Золотые обрезы книг в упоительных переплетах, с картинками, от которых щемило сердце, заводные колеса, над коими трудился Андрюша, янтари и искусственная бирюза бус. Куклы! Этот бич наш с Марусей — куклы, в которые мы не умели играть и которые дарились педагогически, каждый год. В них ценились нами одни глаза — за их завороженность взгляда, — но когда мы их, в укромный момент и в укромном углу, отодрав парик, из головы вынимали — завороженность глаз угасала, сразу, и мы немножечко презирали их и немножечко их боялись.

Близко держа к близоруким глазам новую книгу, Муся уже читала ее, в забвении всего окружающего, поглощая орехи, когда с елки, вспыхнув огненной гибелью нитки, упал синий шар! Его легкая скорлупка, сияющая голубым блеском, распалась на куски таким серебристым каскадом, точно никогда не была синей и никогда не была — шар. Наш горестный крик и вскрик старших, кинувшихся нас оттащить от осколков. Капали догоравшие свечи… Теплый воск, тлевшие иглы елочных веток…

Я глядела вверх. Там, на тончайшей резьбе витой золотой ниточки качалась от ветерка свечки маленькая танцовщица, и папье-маше ее пышной юбочки было нежно, как лебяжий пух. Гигантская тень елки, упав на стену и сломавшись о потолок, где тускло горела Вифлеемская звезда, осеняла темневшую залу над последним мерцанием цепей, бус и шаров, спрятавшихся под мех веток. В догоравшем костре рождественской ночи под звездой, ее освещая, рдела искра малинового шара, под тьмой бархатных веток отражая огонь последней свечи. В широких объятиях Тьо под мамину улыбку мы пели песни.

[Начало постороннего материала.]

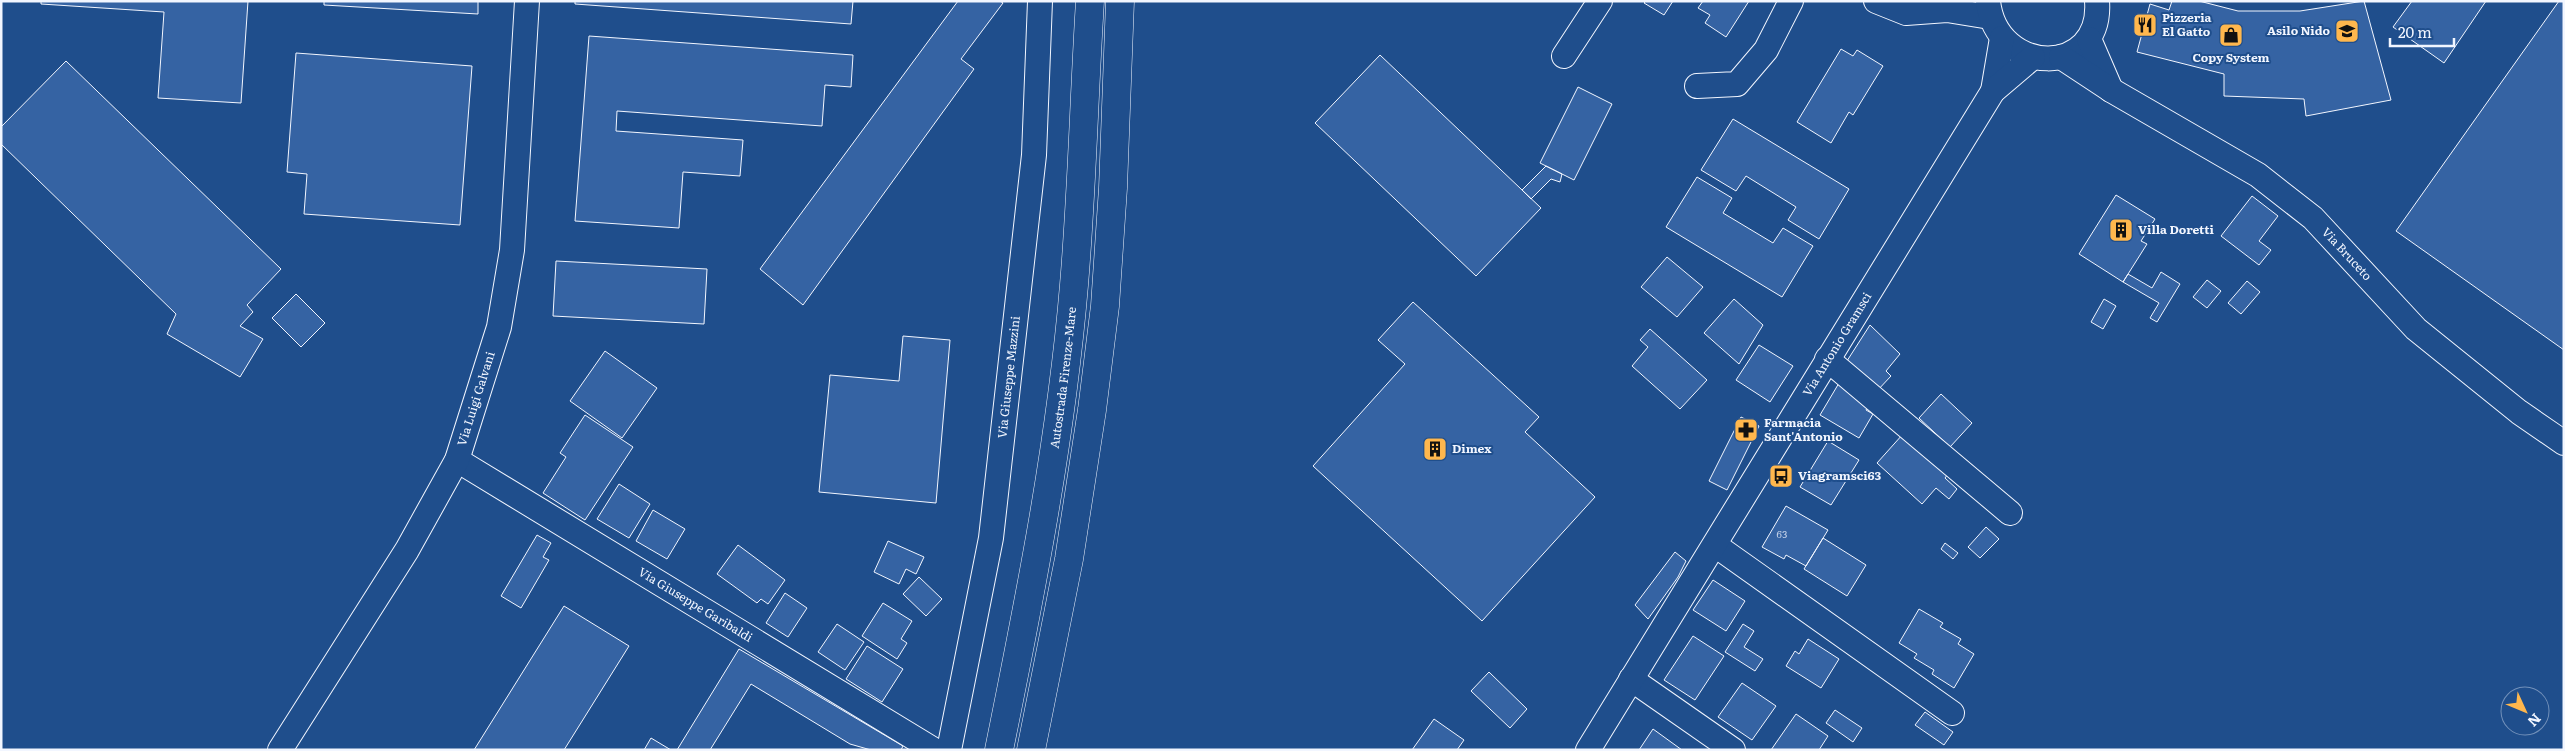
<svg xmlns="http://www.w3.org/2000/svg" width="2565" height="751" font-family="Literata,serif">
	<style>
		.building { fill: #3563a3; stroke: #f2f6ff }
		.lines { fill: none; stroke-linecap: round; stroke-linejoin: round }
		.minor-casing { stroke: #f2f6ff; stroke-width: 26 }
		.highway-casing { stroke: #f2f6ff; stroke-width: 29 }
		.minor { stroke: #1f4e8c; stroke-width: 24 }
		.highway { stroke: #1f4e8c; stroke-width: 28 }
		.labels { text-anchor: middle; stroke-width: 4; stroke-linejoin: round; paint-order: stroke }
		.number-label { font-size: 10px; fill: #c3d1e8 }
		.poi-label { font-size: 12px; font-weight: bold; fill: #f2f6ff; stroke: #1f4e8c; text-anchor: start }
		.street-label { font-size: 12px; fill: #f2f6ff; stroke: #1f4e8c }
	</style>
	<rect width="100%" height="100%" fill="#1f4e8c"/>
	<path class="building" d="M41,1H248L241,103L158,98L164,12L41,4Z
		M324,1H478V14L324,5Z
		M575,1H853L851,24L575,4Z
		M958,1H1000L1003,3L961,59L974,69L803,305L760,269Z
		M1646,1H1673L1664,15L1644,3Z
		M1703,1H1749L1726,37L1705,23L1710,15L1698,8Z
		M2172,1H2199L2238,11H2300L2364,1L2391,100L2306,116L2304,99L2224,96V74L2137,52L2150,4L2169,10Z
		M2412,1H2486L2444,63L2393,27Z
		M2559,1H2564V350L2396,231Z
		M589,36L853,55L851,87L825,85L822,126L617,111L616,131L743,140L740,176L683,172L679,228L575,221Z
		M1841,49L1853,56L1857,50L1883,66L1853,115L1849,112L1831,143L1797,122Z
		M296,53L472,66L460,225L304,214L307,174L287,172Z
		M1380,55L1541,208L1476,276L1315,123Z
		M66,61L281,269L247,305L253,312L240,326L263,339L240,377L167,334L176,314L1,144V127Z
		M1578,87L1612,104L1574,180L1540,163Z
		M1733,119L1849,189L1819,239L1788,220L1796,207L1746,176L1736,191L1701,170Z
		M1546,166L1562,174L1560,182L1551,179L1531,199L1522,190Z
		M1697,177L1732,198L1723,213L1773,243L1783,228L1813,246L1782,297L1666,227Z
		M2116,195L2155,219L2141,241L2147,244L2123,282L2079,254Z
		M2252,196L2278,216L2259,241L2271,250L2259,265L2221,236Z
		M1667,257L1703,287L1677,317L1641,287Z
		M556,261L707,269L704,324L553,316Z
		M2161,272L2180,284L2157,322L2150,318L2159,303L2123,282L2128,274L2152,288Z
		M2207,280L2221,291L2207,308L2193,297Z
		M2247,281L2260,292L2241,314L2228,303Z
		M296,294L325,323L301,347L272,318Z
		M1734,299L1763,325L1739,364L1704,333Z
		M2104,299L2116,306L2103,329L2091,322Z
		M1413,302L1539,417L1525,432L1595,497L1482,621L1313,466L1405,364L1378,340Z
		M1870,325L1900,354L1886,371L1891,376L1876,392L1845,364Z
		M1650,329L1707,380L1680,409L1632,366L1648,347L1640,340Z
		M903,336L950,340L936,503L819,492L830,375L899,381Z
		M1759,345L1793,366L1770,402L1736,380Z
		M605,351L657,388L622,438L570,401Z
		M1839,383L1870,402L1866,410L1873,414L1859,438L1820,415Z
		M1941,394L1972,423L1950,447L1919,418Z
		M585,415L633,447L585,520L543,493L566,457L560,453Z
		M1741,417L1759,426L1727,490L1709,481Z
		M1903,434L1948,474L1945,478L1957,489L1949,499L1936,488L1922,504L1877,463Z
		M1828,441L1859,460L1831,505L1800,487Z
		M619,484L650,504L629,538L597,519Z
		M1786,506L1828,530L1806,566L1786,555L1784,559L1762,547Z
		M653,510L685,529L667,559L636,541Z
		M1986,527L1999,539L1980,558L1968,547Z
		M537,535L551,543L543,557L549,560L521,608L501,596Z
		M1823,538L1866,565L1847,596L1804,569Z
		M888,541L924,557L916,574L906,569L899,584L874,572Z
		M1945,543L1958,553L1953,559L1941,549Z
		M738,545L785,580L768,604L761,599L757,603L717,574Z
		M1675,552L1686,561L1678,577L1648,619L1635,605Z
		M919,577L942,599L926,616L903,594Z
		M1713,580L1745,601L1726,631L1693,610Z
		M785,593L807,608L788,637L766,623Z
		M883,603L912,621L901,639L907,643L897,659L862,636Z
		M564,606L629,646L564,750H474Z
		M1919,609L1943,623L1940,627L1961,639L1958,644L1974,654L1954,688L1932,674L1934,670L1914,658L1917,654L1899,643Z
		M837,624L864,642L845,670L818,652Z
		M1743,624L1754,631L1744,647L1763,659L1755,671L1725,652Z
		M1693,636L1724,656L1695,700L1664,680Z
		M1808,639L1839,659L1821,688L1786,666L1795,651L1799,654Z
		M867,646L903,669L882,702L846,679Z
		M739,649L903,746L901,750H871L850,744L751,684L710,750H677Z
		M1489,672L1527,709L1510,728L1471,691Z
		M1742,683L1776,706L1752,740L1718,717Z
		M1835,710L1862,728L1853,742L1826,723Z
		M1925,712L1953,732L1944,745L1915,725Z
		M1796,714L1828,736L1819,750H1771Z
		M1434,719L1464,740L1457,750H1412Z
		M1653,729L1682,750H1639Z
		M651,738L671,750H644Z"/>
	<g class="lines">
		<g class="minor-casing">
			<g id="minor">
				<path d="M1876,1L1906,13L1947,10L1990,17"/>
				<path d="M1988,1C1996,77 2103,78 2097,1"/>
				<path d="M2089,39L2111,90"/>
				<path d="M1564,56L1600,1"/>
				<path id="s1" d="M2061,57L2111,90L2258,175L2313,218L2416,329L2519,412L2564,443"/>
				<path d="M1697,86L1737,84L1766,50L1791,1"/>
				<path d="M1993,91L2002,38"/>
				<path d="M1827,359L2010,513"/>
				<path id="s2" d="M457,460L934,750"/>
				<path d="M1715,545L1952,713"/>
				<path d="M1631,679L1733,750"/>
				<path id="s3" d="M280,750L407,550L457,460L499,327L512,250L527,1"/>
				<path id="s4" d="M949,750L991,538L1034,155L1040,1"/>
				<path id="s5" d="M1588,750L1993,91L2033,57"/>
			</g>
		</g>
		<g class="highway-casing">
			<g id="highway">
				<path id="s6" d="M999,750C1030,597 1061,441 1074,285C1082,191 1084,96 1090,1"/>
				<path d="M1031,750L1069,559L1092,410L1105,306L1113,188L1120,1"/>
			</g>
		</g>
		<use href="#minor" class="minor"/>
		<use href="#highway" class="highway"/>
	</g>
	<defs>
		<g id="restaurant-square" transform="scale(1.25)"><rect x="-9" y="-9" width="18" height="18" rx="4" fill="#ffb74d" stroke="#1f4e8c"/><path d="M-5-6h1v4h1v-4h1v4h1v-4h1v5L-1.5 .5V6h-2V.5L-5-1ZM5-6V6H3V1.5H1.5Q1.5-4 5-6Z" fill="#111"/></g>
		<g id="school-square" transform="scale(1.25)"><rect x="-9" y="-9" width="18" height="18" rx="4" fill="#ffb74d" stroke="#1f4e8c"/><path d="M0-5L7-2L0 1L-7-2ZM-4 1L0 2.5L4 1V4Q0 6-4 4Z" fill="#111"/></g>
		<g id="shop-square" transform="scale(1.25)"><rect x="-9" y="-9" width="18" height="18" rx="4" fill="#ffb74d" stroke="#1f4e8c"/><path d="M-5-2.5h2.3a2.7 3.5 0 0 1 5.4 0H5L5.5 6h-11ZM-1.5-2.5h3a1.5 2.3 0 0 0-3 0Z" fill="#111"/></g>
		<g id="building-square" transform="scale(1.25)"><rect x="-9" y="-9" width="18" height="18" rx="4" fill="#ffb74d" stroke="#1f4e8c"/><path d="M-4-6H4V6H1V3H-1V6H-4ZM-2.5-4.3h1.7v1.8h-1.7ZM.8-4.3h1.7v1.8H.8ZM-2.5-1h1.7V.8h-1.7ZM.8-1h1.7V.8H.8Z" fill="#111"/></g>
		<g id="pharmacy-square" transform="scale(1.25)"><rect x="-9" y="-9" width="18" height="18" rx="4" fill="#ffb74d" stroke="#1f4e8c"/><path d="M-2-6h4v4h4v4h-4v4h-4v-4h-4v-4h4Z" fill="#111"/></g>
		<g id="bus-square" transform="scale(1.25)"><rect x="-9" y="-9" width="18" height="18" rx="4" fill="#ffb74d" stroke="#1f4e8c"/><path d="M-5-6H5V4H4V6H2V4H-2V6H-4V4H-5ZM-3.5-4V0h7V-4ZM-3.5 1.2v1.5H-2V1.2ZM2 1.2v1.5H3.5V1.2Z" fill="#111"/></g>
	</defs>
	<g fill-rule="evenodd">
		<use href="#restaurant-square" x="2145" y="25"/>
		<use href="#school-square" x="2347" y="31"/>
		<use href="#shop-square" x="2231" y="35"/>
		<use href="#building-square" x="2121" y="230"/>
		<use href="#pharmacy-square" x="1746" y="430"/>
		<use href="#building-square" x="1435" y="449"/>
		<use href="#bus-square" x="1781" y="476"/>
	</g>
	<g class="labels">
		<g class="number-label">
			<text x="1782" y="538">63</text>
		</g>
		<g class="poi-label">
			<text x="2162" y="22">Pizzeria<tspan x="2162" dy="14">El Gatto</tspan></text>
			<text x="2330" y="35" text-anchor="end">Asilo Nido</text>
			<text x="2231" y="62" text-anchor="middle">Copy System</text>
			<text x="2138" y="234">Villa Doretti</text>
			<text x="1764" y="427">Farmacia<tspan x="1764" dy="14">Sant'Antonio</tspan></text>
			<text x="1452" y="453">Dimex</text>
			<text x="1798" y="480">Viagramsci63</text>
		</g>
		<g class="street-label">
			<text dy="4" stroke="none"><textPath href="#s1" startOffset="349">Via Bruceto</textPath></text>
			<text dy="4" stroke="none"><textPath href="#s5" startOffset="476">Via Antonio Gramsci</textPath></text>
			<text dy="4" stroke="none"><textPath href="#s4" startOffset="378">Via Giuseppe Mazzini</textPath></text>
			<text dy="4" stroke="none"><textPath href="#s6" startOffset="378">Autostrada Firenze-Mare</textPath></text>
			<text dy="4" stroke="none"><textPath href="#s3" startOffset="404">Via Luigi Galvani</textPath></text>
			<text dy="4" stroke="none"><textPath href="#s2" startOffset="279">Via Giuseppe Garibaldi</textPath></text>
		</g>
	</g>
	<rect width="2565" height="751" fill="none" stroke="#f2f6ff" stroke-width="5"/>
	<g transform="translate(2525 711) rotate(134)"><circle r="24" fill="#1f4e8c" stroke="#7391ba"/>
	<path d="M0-4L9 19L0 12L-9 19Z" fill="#ffb74d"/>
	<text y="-8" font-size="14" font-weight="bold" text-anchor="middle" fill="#f2f6ff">N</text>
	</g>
	<path d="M2390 38v8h64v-8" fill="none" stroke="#f2f6ff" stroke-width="2.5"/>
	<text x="2398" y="38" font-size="15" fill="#f2f6ff" stroke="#1f4e8c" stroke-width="4" paint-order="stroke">20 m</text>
</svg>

Но волна шла еще выше — та, следующая: блаженство проснуться на первый день Рождества! Сбежав по лестнице, войти вновь к ней, к елке, уже обретенной, твоей, насовсем, на так еще много дней до дня расставанья, и смотреть на нее утренними, все видящими глазами, обходить ее всю, пролезая сзади, и обнимать, нюхая ее ветки; увидеть все, что вчера, в игре свечного огня и ее гущины, было скрыто, смотреть на нее без помехи присутствия взрослых, без отвлеканья к не рассмотренным еще подаркам, ко вкусу всего на свете во рту. Не черная, как вчера, в провалах, залитая через густоту морозных наростов желтящимися солнечными лучами, она ждет нас, в хрусталь превратив все свое вчерашнее серебро и фольгу, вспыхнув утренними искрами всех разноцветностей, только сейчас по-настоящему горя всей множественностью волшебных плодов — золотящихся на изгибах зеленью толстых стеклянных груш (даже не бьются, падая!), ало-желто пылающих яблок, рыжих живых мандаринов (им немножко стыдно, что они не стеклянные, что их можно съесть) и роскошью шаров-плодов самых хрупких, самых таинственных, самых райских в неземных красках своего голубого, светло-малинового, фиолетового сверканий, осыпавших елку как будто из рук ангелов!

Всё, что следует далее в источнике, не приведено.